呉越同舟
とりあえず、無事婚約は成立したようだ。
野蛮人という名のろくでなしと、商人という名のろくでなしの婚約である。
どう考えても、割を食う未来しか、私には思い浮かばない。
しかしナンブリュウゾウは喜色を浮かべている。
素のツラが人斬りのような目をしているので、そうは見えないだろうが。
折よく、アヤコが両家の頭首を連れてきた。
「お父さま、わたくしナンブ・リュウゾウさまと結婚いたしますわ」
「そうかキョウカ! しかしお前、その奇っ怪な化粧は落としてきなさい。リュウゾウくんもそろそろお前の素顔を知りたいだろうからな」
「はい、お父さま。
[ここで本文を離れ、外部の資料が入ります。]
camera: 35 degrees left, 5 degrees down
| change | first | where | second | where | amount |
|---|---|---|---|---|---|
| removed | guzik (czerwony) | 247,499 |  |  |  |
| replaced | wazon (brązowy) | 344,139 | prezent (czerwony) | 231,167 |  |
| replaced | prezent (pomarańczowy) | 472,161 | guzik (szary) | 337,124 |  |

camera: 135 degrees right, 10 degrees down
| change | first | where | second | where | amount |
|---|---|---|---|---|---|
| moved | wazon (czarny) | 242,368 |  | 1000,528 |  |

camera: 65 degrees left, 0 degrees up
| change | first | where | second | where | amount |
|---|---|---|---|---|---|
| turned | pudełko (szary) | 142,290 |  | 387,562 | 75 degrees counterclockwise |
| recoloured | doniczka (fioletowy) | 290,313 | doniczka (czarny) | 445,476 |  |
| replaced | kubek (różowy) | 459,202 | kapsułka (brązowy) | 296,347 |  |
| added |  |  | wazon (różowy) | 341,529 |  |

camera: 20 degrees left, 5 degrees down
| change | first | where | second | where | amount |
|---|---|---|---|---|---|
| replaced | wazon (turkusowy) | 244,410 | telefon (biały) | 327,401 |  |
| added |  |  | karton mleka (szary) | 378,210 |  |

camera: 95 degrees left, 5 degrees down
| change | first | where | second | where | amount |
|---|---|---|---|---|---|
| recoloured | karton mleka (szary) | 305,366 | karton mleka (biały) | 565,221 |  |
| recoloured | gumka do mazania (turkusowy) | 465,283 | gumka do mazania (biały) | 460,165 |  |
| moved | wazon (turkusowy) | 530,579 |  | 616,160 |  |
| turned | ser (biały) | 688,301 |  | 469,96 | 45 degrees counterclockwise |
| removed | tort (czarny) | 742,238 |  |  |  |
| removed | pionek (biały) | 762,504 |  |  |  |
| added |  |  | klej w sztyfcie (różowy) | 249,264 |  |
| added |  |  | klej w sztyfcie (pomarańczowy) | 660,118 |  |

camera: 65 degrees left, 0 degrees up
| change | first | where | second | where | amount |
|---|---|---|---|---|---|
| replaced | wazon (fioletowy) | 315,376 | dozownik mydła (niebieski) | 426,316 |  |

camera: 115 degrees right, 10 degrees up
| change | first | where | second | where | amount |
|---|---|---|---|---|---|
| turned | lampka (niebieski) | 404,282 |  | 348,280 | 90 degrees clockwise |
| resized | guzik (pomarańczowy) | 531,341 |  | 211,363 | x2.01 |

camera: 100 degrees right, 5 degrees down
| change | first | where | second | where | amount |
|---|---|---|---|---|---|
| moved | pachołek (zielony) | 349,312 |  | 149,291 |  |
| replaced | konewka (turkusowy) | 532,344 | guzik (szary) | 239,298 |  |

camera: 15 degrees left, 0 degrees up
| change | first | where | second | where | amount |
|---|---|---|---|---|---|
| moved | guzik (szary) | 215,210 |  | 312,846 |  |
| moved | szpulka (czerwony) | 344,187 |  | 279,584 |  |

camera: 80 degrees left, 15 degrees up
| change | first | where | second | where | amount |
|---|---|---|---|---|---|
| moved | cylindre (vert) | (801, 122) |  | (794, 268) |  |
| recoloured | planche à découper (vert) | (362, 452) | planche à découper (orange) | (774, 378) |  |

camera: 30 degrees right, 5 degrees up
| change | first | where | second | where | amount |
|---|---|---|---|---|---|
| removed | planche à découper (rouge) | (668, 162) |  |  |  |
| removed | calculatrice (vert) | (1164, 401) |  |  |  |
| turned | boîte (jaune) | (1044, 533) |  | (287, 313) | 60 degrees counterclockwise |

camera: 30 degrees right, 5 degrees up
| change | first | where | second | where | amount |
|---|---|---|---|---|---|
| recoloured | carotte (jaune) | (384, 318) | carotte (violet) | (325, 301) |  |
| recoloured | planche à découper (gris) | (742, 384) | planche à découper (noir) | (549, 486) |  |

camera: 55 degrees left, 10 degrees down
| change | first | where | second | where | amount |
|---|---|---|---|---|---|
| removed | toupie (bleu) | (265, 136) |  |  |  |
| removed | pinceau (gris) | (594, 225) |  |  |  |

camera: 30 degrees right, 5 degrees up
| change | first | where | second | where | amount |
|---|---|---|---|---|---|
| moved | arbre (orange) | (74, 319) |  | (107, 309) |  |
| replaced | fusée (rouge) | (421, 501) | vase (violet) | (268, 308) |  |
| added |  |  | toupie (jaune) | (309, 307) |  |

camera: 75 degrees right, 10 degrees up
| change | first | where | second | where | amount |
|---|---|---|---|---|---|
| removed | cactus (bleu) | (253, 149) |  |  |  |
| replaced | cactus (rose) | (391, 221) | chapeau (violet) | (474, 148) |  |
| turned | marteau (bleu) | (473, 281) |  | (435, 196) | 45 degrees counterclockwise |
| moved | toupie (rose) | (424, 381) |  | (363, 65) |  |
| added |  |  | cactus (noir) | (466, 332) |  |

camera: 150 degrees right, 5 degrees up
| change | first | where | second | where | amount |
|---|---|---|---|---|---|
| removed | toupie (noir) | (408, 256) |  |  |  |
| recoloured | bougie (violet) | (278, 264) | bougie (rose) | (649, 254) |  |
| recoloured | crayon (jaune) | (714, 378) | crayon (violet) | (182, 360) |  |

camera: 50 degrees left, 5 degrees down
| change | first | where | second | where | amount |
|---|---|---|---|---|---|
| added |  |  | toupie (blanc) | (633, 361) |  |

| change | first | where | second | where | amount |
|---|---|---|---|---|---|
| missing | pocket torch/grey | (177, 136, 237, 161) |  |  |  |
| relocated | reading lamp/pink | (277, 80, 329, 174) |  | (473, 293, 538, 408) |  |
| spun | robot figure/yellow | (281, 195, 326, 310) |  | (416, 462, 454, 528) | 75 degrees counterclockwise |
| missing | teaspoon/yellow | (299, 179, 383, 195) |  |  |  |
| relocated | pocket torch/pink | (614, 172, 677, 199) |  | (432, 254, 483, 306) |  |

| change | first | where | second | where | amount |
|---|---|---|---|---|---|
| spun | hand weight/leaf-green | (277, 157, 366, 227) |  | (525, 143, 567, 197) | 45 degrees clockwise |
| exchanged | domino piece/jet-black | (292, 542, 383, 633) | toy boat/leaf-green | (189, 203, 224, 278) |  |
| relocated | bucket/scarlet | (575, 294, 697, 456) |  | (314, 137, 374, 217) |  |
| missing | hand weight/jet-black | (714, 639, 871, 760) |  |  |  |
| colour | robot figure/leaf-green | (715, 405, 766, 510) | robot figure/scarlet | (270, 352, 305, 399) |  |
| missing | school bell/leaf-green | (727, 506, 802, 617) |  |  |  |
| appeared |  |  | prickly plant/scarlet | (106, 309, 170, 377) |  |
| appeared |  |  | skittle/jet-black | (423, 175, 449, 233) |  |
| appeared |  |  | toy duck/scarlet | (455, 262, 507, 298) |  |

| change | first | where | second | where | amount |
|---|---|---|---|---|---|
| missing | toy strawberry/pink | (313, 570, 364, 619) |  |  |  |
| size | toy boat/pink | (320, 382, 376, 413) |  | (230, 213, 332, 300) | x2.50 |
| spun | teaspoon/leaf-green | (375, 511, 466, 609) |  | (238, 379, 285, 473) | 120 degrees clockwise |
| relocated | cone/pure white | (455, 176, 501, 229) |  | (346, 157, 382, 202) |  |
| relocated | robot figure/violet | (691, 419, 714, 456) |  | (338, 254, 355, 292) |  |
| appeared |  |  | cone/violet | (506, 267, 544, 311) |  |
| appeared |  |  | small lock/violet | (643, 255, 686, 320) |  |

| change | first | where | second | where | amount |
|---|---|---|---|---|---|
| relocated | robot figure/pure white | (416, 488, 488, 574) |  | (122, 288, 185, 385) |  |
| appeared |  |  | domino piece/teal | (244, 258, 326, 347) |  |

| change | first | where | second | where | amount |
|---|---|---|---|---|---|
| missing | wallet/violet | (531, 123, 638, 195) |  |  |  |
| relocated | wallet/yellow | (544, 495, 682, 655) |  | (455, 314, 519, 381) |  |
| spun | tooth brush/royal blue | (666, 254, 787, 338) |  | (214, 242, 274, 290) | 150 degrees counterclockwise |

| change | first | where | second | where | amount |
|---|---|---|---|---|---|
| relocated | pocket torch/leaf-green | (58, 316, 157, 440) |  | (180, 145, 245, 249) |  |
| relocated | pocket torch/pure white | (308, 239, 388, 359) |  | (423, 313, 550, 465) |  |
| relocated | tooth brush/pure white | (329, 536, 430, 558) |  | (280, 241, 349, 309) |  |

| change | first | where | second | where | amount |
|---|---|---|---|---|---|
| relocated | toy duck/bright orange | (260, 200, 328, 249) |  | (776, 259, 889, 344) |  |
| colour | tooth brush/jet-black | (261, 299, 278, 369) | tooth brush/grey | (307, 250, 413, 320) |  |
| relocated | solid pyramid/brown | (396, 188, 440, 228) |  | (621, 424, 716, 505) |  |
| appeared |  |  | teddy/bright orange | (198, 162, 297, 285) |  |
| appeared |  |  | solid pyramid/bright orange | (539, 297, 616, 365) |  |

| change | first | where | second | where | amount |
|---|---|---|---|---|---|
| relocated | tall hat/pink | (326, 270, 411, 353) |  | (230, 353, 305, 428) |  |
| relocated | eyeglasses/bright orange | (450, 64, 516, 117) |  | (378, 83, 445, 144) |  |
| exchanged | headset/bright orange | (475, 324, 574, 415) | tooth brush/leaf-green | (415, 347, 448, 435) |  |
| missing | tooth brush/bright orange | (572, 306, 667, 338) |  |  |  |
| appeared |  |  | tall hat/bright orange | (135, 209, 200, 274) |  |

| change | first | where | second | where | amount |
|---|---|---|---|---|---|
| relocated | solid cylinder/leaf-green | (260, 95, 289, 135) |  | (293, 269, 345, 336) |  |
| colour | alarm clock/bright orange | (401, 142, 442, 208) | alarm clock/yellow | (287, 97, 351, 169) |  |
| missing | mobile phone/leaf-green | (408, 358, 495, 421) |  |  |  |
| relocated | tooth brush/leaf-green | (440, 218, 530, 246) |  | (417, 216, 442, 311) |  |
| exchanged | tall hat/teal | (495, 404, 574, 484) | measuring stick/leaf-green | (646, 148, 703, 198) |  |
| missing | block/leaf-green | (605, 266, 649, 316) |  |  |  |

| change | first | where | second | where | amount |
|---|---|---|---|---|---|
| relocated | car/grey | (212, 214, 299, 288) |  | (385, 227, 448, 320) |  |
男爵さま、少しお水をお借りしますね」
アヤコの案内で、イズモ・キョウカは奥へと姿を消した。
伯爵さまは、苦笑いでその後ろ姿を送った。
「よ、ヤハラさん」
大将付きの忍び、イズミである。
「アヤコに調べさせてたよな。伯爵が愛娘をサルの大将にくれてやる気になった理由」
そうだった。
あまりにアクの強い二人の婚約話に、ついつい忘れていた。
「して、その理由とは?」
「ナンブ・リュウゾウの武勇と商才に入れ込んでいるのが表の理由」
「私が入れ知恵した、箱詰めの農作物だな? それで、裏の理由は?」
「あちらの領地も問題はあるようだ。治安の乱れに無能な息子たち。北領地の山賊退治やヤクザ斬りが再現されそうだぜ」
「そうなのか?」
「あぁ、伯爵さまとあの娘っ子の商いが上々だからなんとかなっているが、倅どもがなっちゃいねぇ。くわしいことは直接向こうに出向かないとわからないが、そうとうイヤな感じだぜ」
「警戒しておこう」
なるほど、ウチの大将は伯爵家の膿を押し出すための特効薬、というところか。
しかし男爵家に比べれば、伯爵家というのははるかに王室に近い。
ここで雲を掴めば、あのサル……ではなくてナンブ・リュウゾウ。
まだまだ高みに昇ることができそうだ。
本音を言えば欲をかきたいところだが、あのタヌキ娘である。
そう、イズモ・キョウカだ。
あれを懐に入れてしまった以上、なにかと問題が生じる。
出世の機会と難題が、同時に手に入るという、なんとも奇妙な状況だ。
とりあえず、軍略というものは情報を集めるろころから始めるものだ。
そのためにも、なんとかあのタヌキの尻尾を掴みたいところだ。
「それなら、あのタヌキにも忍びがついている。紹介してやろう」
「敵の忍びと顔合わせか? おいおい」
「ヤハラさん、敵というのは間違っている。お互いに目的は同じなんだぜ」
ほう? 向こうもナンブ・リュウゾウを押し上げたいのか?
「ナンブ・リュウゾウに嫁ぐんだ。それくらいは考えているだろう」
一蓮托生、相乗りはメスのタヌキ。
しかも舟はナンブ・リュウゾウ丸。
あちこち穴だらけな舟だ。
これを先々の大戦という荒海で、どのように乗りこなすか?
それは船頭である私の腕にかかっている。